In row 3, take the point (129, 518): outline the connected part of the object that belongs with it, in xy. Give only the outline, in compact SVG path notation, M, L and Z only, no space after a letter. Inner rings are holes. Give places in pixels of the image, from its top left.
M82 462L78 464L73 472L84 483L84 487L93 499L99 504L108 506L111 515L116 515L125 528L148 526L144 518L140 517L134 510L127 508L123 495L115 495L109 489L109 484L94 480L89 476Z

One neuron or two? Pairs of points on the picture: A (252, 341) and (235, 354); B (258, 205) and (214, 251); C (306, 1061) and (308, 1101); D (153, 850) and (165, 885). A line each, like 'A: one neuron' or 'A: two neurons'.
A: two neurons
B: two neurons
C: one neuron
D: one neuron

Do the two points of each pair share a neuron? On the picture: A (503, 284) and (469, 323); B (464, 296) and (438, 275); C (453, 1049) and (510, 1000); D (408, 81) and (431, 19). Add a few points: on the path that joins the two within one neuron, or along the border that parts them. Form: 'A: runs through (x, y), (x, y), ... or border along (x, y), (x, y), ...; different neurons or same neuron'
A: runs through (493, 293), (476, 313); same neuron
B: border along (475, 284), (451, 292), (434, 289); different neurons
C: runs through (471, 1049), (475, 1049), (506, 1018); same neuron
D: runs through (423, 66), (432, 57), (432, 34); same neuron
□ □ □
_Task details_
Set down each record verbatim.

_Response for this exercise_
In row 3, take the point (129, 518): outline the connected part of the object that belongs with it, in xy. Give only the outline, in compact SVG path notation, M, L and Z only, no space after a letter. Inner rings are holes. Give places in pixels of the image, from its top left.
M82 462L78 464L73 472L84 483L84 487L93 499L99 504L108 506L111 515L116 515L125 528L148 526L144 518L140 517L134 510L127 508L123 495L115 495L109 489L109 484L94 480L89 476Z

One neuron or two? Pairs of points on the picture: A (252, 341) and (235, 354); B (258, 205) and (214, 251); C (306, 1061) and (308, 1101); D (153, 850) and (165, 885). A line each, like 'A: one neuron' or 'A: two neurons'.
A: two neurons
B: two neurons
C: one neuron
D: one neuron

Do the two points of each pair share a neuron? On the picture: A (503, 284) and (469, 323); B (464, 296) and (438, 275); C (453, 1049) and (510, 1000); D (408, 81) and (431, 19). Add a few points: on the path that joins the two within one neuron, or along the border that parts them. Form: 'A: runs through (x, y), (x, y), ... or border along (x, y), (x, y), ...; different neurons or same neuron'
A: runs through (493, 293), (476, 313); same neuron
B: border along (475, 284), (451, 292), (434, 289); different neurons
C: runs through (471, 1049), (475, 1049), (506, 1018); same neuron
D: runs through (423, 66), (432, 57), (432, 34); same neuron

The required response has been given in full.